Centauresse

H. Roux, Herculanum et Pompéi, tome IV,
planche 78, pp.157 sqq (éd. 1875)

Parmi les beaux groupes de centaures qui semblent tous dus au même pinceau, celui-ci est le plus admirable et le mieux achevé. Les anciens ont tellement excellé dans la combinaison des formes humaines avec celles des animaux ; ils ont si bien sauvé ce qu'il y a de choquant dans cet hymen de la brute et du roi de la création ; ils ont enfin si complètement épuisé toutes les alliances possibles, qu'après eux il n'est rien resté à faire aux modernes dans ce genre, si ce n'est de les copier. Mais, parmi les anciens, le peintre d'Herculanum paraît s'être placé au premier rang. Tout, dans cette centauresse, n'est que grâce, élégance, délicatesse exquise : il n'est point dans cette adorable monstruosité un seul muscle, une seule attache qui ne réclame et n'épuise l'admiration. La partie de l'oeuvre la plus difficile, et le mieux réussie, est celle où le torse humain se marie à l'encolure hippique (qu'on nous permette de risquer ce terme nécessaire). L'oeil reconnaît bien, d'une part la blanche morbidesse de la carnation féminine, de l'autre la pureté candide de cette robe de neige qui revêt la cavale : mais il ne peut déterminer la ligne où l'une finit, où l'autre commence.

Les anciens avaient eux-mêmes la plus haute idée de cette difficulté que leurs grands maîtres ont vaincue : elle a été convenablement appréciée par ceux d'entre les écrivains grecs qui ont abordé les questions d'art (1).

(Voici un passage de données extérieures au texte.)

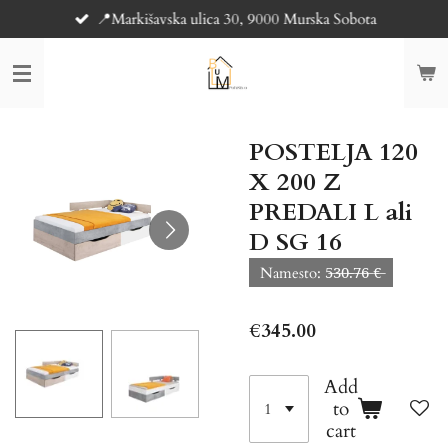
📍Markišavska ulica 30, 9000 Murska Sobota
Skip
to
main
content
POSTELJA 120
X 200 Z
PREDALI L ali
D SG 16
Namesto: 5̶3̶0̶.̶7̶6̶ €̶
€345.00
Add
to
cart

Le mouvement de la main gauche de la centauresse, qui pince les cordes de la lyre, est d'un motif plein de grâce : il n'y a pas moins d'élégance dans celui de la droite, qui va frapper avec une des deux cymbales (krembala) l'autre moitié de l'instrument placée par un heureux caprice du dessinateur entre les doigts du bel enfant que la centauresse paraît enlever dans les airs. Ce jeune homme passe de son côté le bras gauche derrière le dos de son amante, et s'appuie de la main sur l'épaule opposée, afin de l'embrasser étroitement.

La draperie qui sert de manteau au jeune homme est violette : celle qui voltige sur le bras et le dos de la centauresse offre une teinte jaune. Les cymbales sont dorées et peuvent être supposées de cuivre ou d'une composition métallique plus sonore (2). Il faut encore remarquer l'arrangement de la coiffure de la centauresse, ses bracelets au poignet et son collier : ce dernier surtout offre un détail assez heureux ; il est formé d'un ruban d'or, comme les ornements appelés monilia et torques, qui pendaient sur la poitrine des chevaux des Latins : Aurea pectoribus demissa monilia pendent (3).


(1) Lucien, Zeuxis, 6 ; Philostr., Imag., II, 2.
(2) Athen., XIV, 9 ; Isidor.
(3) Virg., Aen., VII, 278.


Commentaire de M. L. Barré dans l'édition d'Herculanum et Pompéi mentionnée ci-dessus.